Posted January 25, 2013 by HulaMonkey
Categories: book award, Mysteries | No Comments »

Reprinted San Diego Times by John Wilkens

The just-announced nominations for the Edgar Awards, the top prize in mystery writing, include a book by La Jollan Jesse Kellerman that is in large part a spoof of the genre.

Kellerman is one of seven finalists in the “Best Novel” category for “Potboiler,” which came out last summer. The nominations were announced Wednesday.

The book is a parody of mystery thrillers, complete with absurd plot developments, funny names and phony celebrity-author blurbs: “Of all the books I have read this year, this is one of them.”

It tells the story of Arthur Pfefferkorn, a once-promising literary novelist and college professor, and William de Vallee, a friend whose mystery books are best-sellers and who is lost at sea as “Potboiler” opens. Pfefferkorn comes across an unpublished de Vallee manuscript. What will he do with it?

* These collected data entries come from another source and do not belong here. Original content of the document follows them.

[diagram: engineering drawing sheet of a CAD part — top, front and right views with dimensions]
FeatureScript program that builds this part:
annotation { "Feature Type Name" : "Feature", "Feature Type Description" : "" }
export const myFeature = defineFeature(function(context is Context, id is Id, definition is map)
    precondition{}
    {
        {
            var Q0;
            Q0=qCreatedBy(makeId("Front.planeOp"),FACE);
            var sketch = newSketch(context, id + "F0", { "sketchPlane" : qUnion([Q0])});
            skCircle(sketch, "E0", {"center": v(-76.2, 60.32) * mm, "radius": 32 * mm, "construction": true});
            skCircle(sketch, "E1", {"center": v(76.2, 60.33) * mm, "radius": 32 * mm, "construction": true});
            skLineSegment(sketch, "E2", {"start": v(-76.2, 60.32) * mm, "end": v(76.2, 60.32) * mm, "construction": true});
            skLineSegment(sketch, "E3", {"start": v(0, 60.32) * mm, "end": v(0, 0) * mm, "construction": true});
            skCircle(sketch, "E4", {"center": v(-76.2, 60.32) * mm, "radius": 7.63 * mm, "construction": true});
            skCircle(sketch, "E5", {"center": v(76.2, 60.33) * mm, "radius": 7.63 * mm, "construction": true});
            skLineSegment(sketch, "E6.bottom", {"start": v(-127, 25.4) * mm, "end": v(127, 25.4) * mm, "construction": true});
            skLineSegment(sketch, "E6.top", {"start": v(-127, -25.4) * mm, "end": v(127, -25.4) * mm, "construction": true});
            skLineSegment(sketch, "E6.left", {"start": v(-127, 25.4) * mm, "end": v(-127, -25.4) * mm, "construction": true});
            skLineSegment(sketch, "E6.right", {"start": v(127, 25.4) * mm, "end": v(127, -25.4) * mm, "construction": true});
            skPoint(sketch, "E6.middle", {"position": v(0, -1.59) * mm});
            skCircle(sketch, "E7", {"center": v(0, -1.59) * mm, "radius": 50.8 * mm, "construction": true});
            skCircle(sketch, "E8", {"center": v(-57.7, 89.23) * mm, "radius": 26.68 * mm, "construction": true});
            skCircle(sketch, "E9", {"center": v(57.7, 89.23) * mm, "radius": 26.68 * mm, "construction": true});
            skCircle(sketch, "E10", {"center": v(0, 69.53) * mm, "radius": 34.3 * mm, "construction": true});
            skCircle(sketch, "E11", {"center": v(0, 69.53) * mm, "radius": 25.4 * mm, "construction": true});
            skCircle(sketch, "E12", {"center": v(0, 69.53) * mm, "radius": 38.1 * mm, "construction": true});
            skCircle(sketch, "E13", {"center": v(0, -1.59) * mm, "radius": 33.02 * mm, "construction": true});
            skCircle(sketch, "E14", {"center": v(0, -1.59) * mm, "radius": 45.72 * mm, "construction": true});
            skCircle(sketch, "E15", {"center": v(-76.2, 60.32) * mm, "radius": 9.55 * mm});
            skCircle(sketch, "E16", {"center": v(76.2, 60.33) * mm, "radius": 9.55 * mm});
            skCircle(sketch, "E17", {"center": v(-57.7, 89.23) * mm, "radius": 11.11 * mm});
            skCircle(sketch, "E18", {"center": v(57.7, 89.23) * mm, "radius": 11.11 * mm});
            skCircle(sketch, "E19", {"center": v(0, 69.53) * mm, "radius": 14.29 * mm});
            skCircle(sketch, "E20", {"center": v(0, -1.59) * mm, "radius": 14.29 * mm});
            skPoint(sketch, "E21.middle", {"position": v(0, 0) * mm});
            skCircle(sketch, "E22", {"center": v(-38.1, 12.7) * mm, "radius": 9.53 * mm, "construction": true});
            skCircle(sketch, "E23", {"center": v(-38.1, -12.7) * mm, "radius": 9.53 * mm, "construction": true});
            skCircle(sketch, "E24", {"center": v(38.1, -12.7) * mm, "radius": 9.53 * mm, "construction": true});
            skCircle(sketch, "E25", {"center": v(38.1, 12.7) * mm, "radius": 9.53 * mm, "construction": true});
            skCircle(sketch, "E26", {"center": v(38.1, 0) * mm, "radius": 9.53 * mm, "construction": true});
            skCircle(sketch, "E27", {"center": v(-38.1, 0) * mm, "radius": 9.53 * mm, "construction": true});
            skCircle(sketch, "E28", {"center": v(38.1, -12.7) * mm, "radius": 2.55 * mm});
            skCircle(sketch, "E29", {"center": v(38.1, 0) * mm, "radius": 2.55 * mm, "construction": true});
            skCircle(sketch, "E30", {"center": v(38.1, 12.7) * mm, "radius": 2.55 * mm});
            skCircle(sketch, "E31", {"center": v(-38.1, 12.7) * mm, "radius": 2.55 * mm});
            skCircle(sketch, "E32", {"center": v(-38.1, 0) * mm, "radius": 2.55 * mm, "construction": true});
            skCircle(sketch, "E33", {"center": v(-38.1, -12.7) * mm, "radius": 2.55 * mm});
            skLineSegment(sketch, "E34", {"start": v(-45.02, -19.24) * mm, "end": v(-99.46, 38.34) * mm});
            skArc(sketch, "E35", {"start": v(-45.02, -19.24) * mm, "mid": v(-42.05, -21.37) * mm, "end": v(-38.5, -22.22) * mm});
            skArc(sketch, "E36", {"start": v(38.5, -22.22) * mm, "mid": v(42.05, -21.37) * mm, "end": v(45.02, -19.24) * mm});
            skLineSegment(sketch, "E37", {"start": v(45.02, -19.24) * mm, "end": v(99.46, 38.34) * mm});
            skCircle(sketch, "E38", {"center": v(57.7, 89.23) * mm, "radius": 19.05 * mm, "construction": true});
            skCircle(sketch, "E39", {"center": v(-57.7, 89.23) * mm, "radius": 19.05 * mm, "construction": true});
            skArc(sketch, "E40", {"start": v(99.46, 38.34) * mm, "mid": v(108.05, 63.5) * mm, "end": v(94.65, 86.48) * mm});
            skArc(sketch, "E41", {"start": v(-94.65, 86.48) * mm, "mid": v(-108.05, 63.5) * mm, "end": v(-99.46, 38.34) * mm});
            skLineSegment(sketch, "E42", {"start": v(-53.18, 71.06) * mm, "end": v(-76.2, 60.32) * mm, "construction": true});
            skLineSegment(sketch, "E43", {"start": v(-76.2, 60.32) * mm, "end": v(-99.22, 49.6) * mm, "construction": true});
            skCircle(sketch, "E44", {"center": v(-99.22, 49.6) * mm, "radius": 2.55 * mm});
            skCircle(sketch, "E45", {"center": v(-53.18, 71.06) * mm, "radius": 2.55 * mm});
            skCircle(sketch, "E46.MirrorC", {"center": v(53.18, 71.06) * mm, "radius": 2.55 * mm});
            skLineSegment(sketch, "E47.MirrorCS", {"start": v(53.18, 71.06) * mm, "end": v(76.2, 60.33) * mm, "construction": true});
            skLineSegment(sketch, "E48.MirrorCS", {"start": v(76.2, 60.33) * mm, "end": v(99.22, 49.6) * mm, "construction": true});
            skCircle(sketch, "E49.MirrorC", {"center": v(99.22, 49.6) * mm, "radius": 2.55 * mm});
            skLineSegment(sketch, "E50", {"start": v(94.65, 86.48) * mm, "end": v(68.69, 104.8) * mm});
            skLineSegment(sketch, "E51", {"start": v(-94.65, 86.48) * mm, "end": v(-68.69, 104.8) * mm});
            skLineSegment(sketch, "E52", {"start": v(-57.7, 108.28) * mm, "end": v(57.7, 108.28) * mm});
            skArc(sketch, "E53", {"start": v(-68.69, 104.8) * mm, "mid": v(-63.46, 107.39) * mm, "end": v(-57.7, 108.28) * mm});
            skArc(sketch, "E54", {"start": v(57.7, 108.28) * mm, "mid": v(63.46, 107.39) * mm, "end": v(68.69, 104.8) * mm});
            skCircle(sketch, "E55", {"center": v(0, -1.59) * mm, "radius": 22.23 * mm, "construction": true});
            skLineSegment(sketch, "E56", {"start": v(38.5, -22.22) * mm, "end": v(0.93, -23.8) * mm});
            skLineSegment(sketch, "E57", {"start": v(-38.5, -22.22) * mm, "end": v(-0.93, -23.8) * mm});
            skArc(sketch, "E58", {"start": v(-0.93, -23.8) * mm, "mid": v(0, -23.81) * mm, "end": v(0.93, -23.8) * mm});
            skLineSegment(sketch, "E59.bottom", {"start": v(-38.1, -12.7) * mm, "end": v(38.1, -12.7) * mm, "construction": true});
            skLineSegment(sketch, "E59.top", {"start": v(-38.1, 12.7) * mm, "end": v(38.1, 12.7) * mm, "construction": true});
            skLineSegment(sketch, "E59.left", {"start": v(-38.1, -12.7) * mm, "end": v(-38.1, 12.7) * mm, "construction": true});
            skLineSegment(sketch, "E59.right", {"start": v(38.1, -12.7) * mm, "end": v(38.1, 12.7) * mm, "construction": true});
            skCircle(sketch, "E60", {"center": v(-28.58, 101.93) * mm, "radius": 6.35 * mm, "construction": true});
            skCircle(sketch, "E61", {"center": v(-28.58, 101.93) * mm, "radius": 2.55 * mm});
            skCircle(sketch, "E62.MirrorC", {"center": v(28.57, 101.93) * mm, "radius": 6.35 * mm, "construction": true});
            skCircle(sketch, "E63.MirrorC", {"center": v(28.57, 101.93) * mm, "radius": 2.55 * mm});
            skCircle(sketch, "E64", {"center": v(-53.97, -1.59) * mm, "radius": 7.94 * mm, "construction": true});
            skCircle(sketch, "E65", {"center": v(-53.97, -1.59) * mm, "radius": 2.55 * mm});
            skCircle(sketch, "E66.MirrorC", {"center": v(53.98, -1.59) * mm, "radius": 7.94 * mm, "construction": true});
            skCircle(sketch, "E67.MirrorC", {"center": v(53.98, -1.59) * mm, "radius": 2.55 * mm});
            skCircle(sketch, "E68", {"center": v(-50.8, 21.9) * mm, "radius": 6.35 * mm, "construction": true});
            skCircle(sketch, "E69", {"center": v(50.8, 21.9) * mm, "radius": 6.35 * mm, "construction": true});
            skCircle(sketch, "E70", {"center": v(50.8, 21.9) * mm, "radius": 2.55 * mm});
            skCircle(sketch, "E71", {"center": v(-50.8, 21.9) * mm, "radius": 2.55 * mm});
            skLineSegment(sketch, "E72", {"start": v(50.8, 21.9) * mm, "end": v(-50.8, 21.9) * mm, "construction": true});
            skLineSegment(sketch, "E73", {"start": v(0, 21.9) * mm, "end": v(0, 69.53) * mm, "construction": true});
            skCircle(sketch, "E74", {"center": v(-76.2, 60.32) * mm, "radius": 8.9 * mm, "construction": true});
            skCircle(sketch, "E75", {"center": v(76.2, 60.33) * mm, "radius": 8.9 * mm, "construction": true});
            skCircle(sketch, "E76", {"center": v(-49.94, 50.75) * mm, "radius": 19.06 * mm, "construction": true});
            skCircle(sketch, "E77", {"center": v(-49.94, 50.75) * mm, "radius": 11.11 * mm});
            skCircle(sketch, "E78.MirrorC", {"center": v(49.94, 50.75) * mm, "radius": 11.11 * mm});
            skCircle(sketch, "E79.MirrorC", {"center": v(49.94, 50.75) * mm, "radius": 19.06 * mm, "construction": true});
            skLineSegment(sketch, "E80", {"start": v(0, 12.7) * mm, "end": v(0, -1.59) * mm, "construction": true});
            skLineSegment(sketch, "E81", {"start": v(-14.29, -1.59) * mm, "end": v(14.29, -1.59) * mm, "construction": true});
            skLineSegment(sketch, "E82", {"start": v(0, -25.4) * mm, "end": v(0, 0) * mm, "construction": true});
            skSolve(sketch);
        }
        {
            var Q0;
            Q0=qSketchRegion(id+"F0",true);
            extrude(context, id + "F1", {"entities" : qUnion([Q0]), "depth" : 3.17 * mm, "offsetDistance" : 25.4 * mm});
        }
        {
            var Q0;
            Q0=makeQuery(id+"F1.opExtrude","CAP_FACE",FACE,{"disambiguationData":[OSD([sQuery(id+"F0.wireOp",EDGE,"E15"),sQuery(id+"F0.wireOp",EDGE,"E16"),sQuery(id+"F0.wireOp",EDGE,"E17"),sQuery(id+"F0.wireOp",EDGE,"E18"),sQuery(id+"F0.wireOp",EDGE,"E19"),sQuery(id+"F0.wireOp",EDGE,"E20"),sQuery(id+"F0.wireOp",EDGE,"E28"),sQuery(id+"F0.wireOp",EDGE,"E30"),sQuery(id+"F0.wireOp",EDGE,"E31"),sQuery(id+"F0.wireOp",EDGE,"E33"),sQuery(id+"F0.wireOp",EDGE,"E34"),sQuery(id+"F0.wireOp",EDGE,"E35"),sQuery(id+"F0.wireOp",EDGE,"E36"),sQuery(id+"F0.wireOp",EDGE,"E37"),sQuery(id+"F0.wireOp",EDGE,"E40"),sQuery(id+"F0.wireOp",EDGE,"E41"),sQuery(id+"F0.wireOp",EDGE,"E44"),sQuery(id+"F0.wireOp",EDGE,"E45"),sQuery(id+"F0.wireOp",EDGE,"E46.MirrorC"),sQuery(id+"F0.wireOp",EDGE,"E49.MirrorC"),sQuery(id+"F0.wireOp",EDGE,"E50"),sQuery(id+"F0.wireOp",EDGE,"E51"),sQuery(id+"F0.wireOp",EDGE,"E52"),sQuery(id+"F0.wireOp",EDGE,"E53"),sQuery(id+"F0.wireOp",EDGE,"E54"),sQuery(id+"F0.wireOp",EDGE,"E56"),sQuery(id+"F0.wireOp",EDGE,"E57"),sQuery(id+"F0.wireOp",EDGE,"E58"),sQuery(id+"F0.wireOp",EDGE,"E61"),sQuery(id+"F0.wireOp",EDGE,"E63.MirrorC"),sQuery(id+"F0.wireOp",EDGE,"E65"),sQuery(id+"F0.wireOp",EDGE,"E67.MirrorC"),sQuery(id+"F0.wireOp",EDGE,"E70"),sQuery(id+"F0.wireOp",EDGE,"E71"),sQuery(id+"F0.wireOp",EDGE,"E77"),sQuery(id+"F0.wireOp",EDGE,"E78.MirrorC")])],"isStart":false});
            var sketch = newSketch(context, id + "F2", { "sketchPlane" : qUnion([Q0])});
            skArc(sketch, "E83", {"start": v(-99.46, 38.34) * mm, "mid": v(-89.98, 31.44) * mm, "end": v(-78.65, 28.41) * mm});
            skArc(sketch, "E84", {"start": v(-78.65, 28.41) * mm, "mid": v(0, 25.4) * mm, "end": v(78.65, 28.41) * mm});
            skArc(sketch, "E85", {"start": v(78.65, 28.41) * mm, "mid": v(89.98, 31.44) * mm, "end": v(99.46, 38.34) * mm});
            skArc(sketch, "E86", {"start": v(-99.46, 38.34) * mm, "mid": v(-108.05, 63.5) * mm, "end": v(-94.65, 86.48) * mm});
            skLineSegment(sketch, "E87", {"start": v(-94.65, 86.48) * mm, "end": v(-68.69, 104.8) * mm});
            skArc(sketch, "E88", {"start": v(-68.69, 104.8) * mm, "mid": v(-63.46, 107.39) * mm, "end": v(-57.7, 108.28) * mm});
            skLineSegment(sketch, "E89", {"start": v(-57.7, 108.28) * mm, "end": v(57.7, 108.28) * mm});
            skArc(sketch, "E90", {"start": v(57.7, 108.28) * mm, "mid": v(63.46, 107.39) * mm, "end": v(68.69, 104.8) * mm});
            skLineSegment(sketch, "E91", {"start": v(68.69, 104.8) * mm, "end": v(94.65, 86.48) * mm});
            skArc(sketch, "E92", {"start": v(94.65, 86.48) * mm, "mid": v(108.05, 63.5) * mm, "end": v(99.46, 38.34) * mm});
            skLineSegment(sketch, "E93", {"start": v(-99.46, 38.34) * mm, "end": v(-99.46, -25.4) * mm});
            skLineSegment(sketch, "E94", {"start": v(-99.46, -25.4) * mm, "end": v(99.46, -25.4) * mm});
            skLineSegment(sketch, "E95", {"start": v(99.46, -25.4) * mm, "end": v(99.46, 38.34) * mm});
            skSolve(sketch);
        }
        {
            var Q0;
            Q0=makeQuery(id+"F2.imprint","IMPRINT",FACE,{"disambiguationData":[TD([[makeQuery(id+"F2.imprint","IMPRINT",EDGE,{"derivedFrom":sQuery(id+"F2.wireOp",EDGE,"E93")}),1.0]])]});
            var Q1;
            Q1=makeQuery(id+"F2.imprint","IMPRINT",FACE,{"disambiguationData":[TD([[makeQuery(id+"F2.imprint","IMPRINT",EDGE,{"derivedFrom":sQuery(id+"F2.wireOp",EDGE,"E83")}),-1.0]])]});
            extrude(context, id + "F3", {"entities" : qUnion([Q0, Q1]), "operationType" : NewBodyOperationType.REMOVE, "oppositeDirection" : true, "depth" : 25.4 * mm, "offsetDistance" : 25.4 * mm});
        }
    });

In a U-T San Diego interview in July, Kellerman, the author of four traditional mysteries and the son of best-selling writers Jonathan and Faye Kellerman, said he wanted to cut loose this time. “My previous books are so grim, and that’s really not me at all.”

Tucked amid the goat jokes and satire about academia, though, is a novel that asks big questions about what constitutes a true work of art.

The Edgar Awards, named for Edgar Allan Poe, are given by the Mystery Writers of America. They honor the best in mystery fiction, nonfiction and television writing. The winners will be announced in May at the organization’s 67th annual banquet in New York City.